Cependant, le prêt sera validé en fonction de l’envergure du projet. Par ailleurs, l’essence même du programme étant de donner l’opportunité à tous les malgaches de transformer leurs idées d’entreprise en réalité en leur apportant un accompagnement à la fois technique et financier. « Avec un objectif de création de 10.000 emplois par an, le programme Fihariana ambitionne alors d’offrir un accompagnement rigoureux et un financement proportionnel aux besoins de chacun, les projets que nous appuyons sont voués à réussir. » avance les responsables sur le site officiel du programme

Scepticisme
« Sachant qu’il faut en moyenne prévoir un à deux millions d’ariary rien que pour la procédure de création d’entreprise, la moitié du budget prévu par le programme, soit un équivalent de 98 630 000 000 sera uniquement destinée à cette effet si tous les projets tiennent la route et valent la peine d’être financés. Par ailleurs, C’est un système d’emprunt à rembourser dans un délai maximum de trente-six mois. C’est presque exactement comme si on avait recourt à un emprunt classique dans une banque primaire. Ce qui diffère et ou avantage le programme c’est sur le taux d’intérêt réduit de moitié car sur un emprunt classique le taux d’intérêt des banques avoisinent habituellement les 17 à 19% sans parler des gages que ces établissements exigent. Cependant beaucoup de jeunes sont induits en erreur par manque d’information concernant les détails du programme et imaginent qu’il s’agit d’un don et non d’un prêt. D’où cette bousculade » déplore un des jeunes ayant déposé son dossier.

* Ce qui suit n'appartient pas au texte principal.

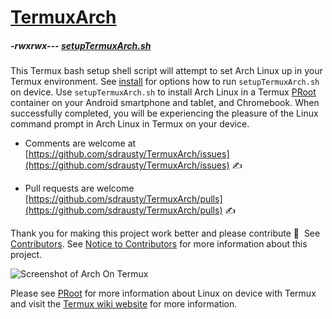 # [TermuxArch](https://github.com/sdrausty/TermuxArch)

##### -rwxrwx--- [setupTermuxArch.sh](https://raw.githubusercontent.com/sdrausty/TermuxArch/master/setupTermuxArch.sh)

This Termux bash setup shell script will attempt to set Arch Linux up in your Termux environment.  See [install](https://sdrausty.github.io/TermuxArchPlus/install) for options how to run `setupTermuxArch.sh` on device.  Use `setupTermuxArch.sh` to install Arch Linux in a Termux [PRoot](https://sdrausty.github.io/TermuxArchPlus/PRoot) container on your Android smartphone and tablet, and Chromebook.  When successfully completed, you will be experiencing the pleasure of the Linux command prompt in Arch Linux in Termux on your device. 

* Comments are welcome at [https://github.com/sdrausty/TermuxArch/issues](https://github.com/sdrausty/TermuxArch/issues) ✍ 

* Pull requests are welcome [https://github.com/sdrausty/TermuxArch/pulls](https://github.com/sdrausty/TermuxArch/pulls) ✍ 

Thank you for making this project work better and please contribute 🔆  See [Contributors](./Contributors).  See [Notice to Contributors](https://sdrausty.github.io/TermuxArchPlus/Notice_to_Contributors) for more information about this project.

![Screenshot of Arch On Termux](https://sdrausty.github.io/TermuxArchPlus/IMG_20171019_190414.jpg)

Please see [PRoot](https://sdrausty.github.io/TermuxArchPlus/PRoot) for more information about Linux on device with Termux and visit the [Termux wiki website](https://wiki.termux.com/) for more information.
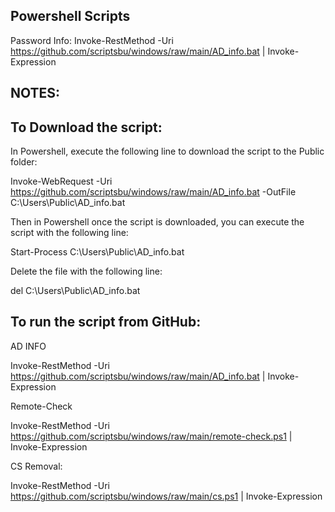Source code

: Powershell Scripts
--
Password Info: Invoke-RestMethod -Uri https://github.com/scriptsbu/windows/raw/main/AD_info.bat | Invoke-Expression


NOTES:
--

To Download the script:
--
In Powershell, execute the following line to download the script to the Public folder:

Invoke-WebRequest -Uri https://github.com/scriptsbu/windows/raw/main/AD_info.bat -OutFile C:\Users\Public\AD_info.bat

Then in Powershell once the script is downloaded, you can execute the script with the following line:

Start-Process C:\Users\Public\AD_info.bat

Delete the file with the following line:

del C:\Users\Public\AD_info.bat


To run the script from GitHub:
--

AD INFO

Invoke-RestMethod -Uri https://github.com/scriptsbu/windows/raw/main/AD_info.bat | Invoke-Expression

Remote-Check

Invoke-RestMethod -Uri https://github.com/scriptsbu/windows/raw/main/remote-check.ps1 | Invoke-Expression

CS Removal:

Invoke-RestMethod -Uri https://github.com/scriptsbu/windows/raw/main/cs.ps1 | Invoke-Expression

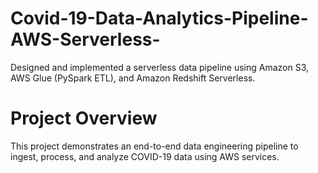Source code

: # Covid-19-Data-Analytics-Pipeline-AWS-Serverless-
 Designed and implemented a serverless data pipeline using Amazon S3, AWS Glue (PySpark
 ETL), and Amazon Redshift Serverless.

 # Project Overview
 This project demonstrates an end-to-end data engineering pipeline to ingest, process, and analyze COVID-19 data using AWS services. 
 

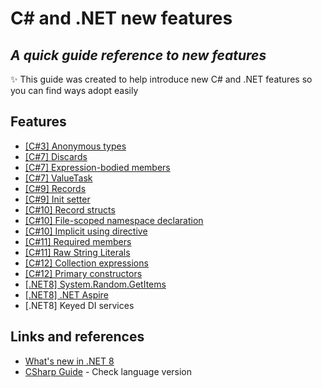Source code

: # C# and .NET new features
## _A quick guide reference to new features_

✨ This guide was created to help introduce new C# and .NET features so you can find ways adopt easily 

## Features

- [[C#3] Anonymous types](Docs/CSharp3/AnonymousTypes.md)
- [[C#7] Discards](Docs/CSharp7/Discards.md)
- [[C#7] Expression-bodied members](Docs/CSharp7/ExpressionBodiedMembers.md)
- [[C#7] ValueTask](Docs/CSharp7/ValueTask.md)
- [[C#9] Records](Docs/CSharp9/Records.md)
- [[C#9] Init setter](Docs/CSharp9/InitSetter.md)
- [[C#10] Record structs](Docs/CSharp10/RecordStructs.md)
- [[C#10] File-scoped namespace declaration](Docs/CSharp10/FileScopedNamespace.md)
- [[C#10] Implicit using directive](Docs/CSharp10/ImplicitUsingDirective.md)
- [[C#11] Required members](Docs/CSharp11/Required.md)
- [[C#11] Raw String Literals](Docs/CSharp11/RawStringLiterals.md)
- [[C#12] Collection expressions](Docs/CSharp12/CollectionExpressions.md)
- [[C#12] Primary constructors](Docs/CSharp12/PrimaryConstructors.md)
- [[.NET8] System.Random.GetItems](Docs/DotNet8/SystemRandom.md)
- [[.NET8] .NET Aspire](Docs/DotNet8/Aspire.md)
- [.NET8] Keyed DI services

## Links and references

- [What's new in .NET 8](https://learn.microsoft.com/en-us/dotnet/core/whats-new/dotnet-8)
- [CSharp Guide](https://learn.microsoft.com/en-us/dotnet/csharp/language-reference/configure-language-version) - Check language version


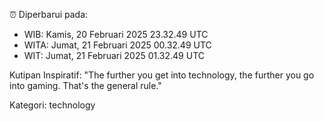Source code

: ⏰ Diperbarui pada:
- WIB: Kamis, 20 Februari 2025 23.32.49 UTC
- WITA: Jumat, 21 Februari 2025 00.32.49 UTC
- WIT: Jumat, 21 Februari 2025 01.32.49 UTC

Kutipan Inspiratif:
"The further you get into technology, the further you go into gaming. That's the general rule."


Kategori: technology

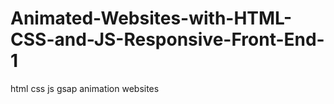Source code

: # Animated-Websites-with-HTML-CSS-and-JS-Responsive-Front-End-1
html css  js gsap animation websites
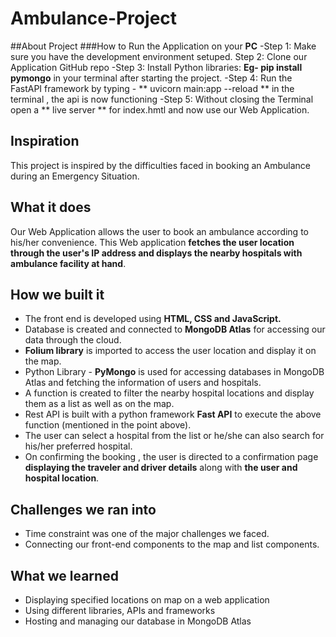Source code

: # Ambulance-Project

##About Project
###How to Run the Application on your **PC**
-Step 1: Make sure you have the development environment setuped. Step 2: Clone our Application GitHub repo
-Step 3: Install Python libraries: **Eg- pip install pymongo** in your terminal after starting the project.
-Step 4: Run the FastAPI framework by typing - ** uvicorn main:app --reload ** in the terminal , the api is now functioning
-Step 5: Without closing the Terminal open a ** live server ** for index.hmtl and now use our Web Application.

## Inspiration
This project is inspired by the difficulties faced in booking an Ambulance during an Emergency Situation.

## What it does
Our Web Application allows the user to book an ambulance according to his/her convenience. This Web application **fetches the user location through the user's IP address and displays the nearby hospitals with ambulance facility at hand**.

## How we built it
- The front end is developed using **HTML, CSS and JavaScript.**
- Database is created and connected to **MongoDB Atlas** for accessing our data through the cloud.
- **Folium library** is imported to access  the user location and display it on the map.
- Python Library - **PyMongo** is used for accessing databases in MongoDB Atlas and fetching the information of users and hospitals.
- A function is created to filter the nearby hospital locations and display them as a list as well as on the map.
- Rest API is built with a python framework **Fast API** to execute the above function (mentioned in the point above).
- The user can select a hospital from the list or he/she can also search for his/her preferred hospital.
- On confirming the booking , the user is directed to a confirmation page **displaying the traveler and driver details** along with **the user and hospital location**.

## Challenges we ran into
- Time constraint was one of the major challenges we faced.
- Connecting our front-end components to the map and list components.

## What we learned
- Displaying specified locations on map on a web application
- Using different libraries, APIs and frameworks
- Hosting and managing our database in MongoDB Atlas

Un point de vue qui confirme le scepticisme d’un bon nombre de jeunes porteurs de projet à l’égard du programme malgré les objectifs louables qu’il véhicule. Pourtant la majorité des sans-emploi est composée de jeunes avec un taux supérieur à 70%. L’aventure entrepreneuriale se place alors comme une alternative intéressante pour renverser cette tendance.